Copy every line of text in the listing below word for word, leaving out the pictures.

Records taken from a dataset:
• • • •
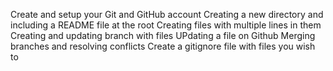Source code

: Create and setup your Git and GitHub account
Creating a new directory and including a README file at the root
Creating files with multiple lines in them
Creating and updating branch with files 
UPdating a file on Github
Merging branches and resolving conflicts
Create a gitignore file with files you wish to 
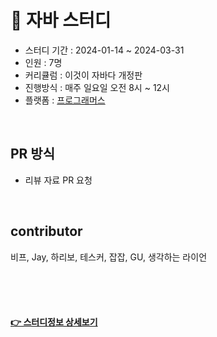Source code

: 
# 📖 자바 스터디

* 스터디 기간 : 2024-01-14 ~ 2024-03-31
* 인원 : 7명
* 커리큘럼 : 이것이 자바다 개정판
* 진행방식 : 매주 일요일 오전 8시 ~ 12시
* 플랫폼 : [프로그래머스](https://community.programmers.co.kr/study/1519)


<br/>
  
## PR 방식
* 리뷰 자료 PR 요청

<br/>

## contributor
비프, Jay, 하리보, 테스커, 잡잡, GU, 생각하는 라이언

<br/><br/><br/>

#### [👉 스터디정보 상세보기](https://community.programmers.co.kr/study/1519)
• • • •
> **YOUR SOLUTION**
Source code

: Create and setup your Git and GitHub account
Creating a new directory and including a README file at the root
Creating files with multiple lines in them
Creating and updating branch with files 
UPdating a file on Github
Merging branches and resolving conflicts
Create a gitignore file with files you wish to 
Source code

: 
# 📖 자바 스터디

* 스터디 기간 : 2024-01-14 ~ 2024-03-31
* 인원 : 7명
* 커리큘럼 : 이것이 자바다 개정판
* 진행방식 : 매주 일요일 오전 8시 ~ 12시
* 플랫폼 : [프로그래머스](https://community.programmers.co.kr/study/1519)


<br/>
  
## PR 방식
* 리뷰 자료 PR 요청

<br/>

## contributor
비프, Jay, 하리보, 테스커, 잡잡, GU, 생각하는 라이언

<br/><br/><br/>

#### [👉 스터디정보 상세보기](https://community.programmers.co.kr/study/1519)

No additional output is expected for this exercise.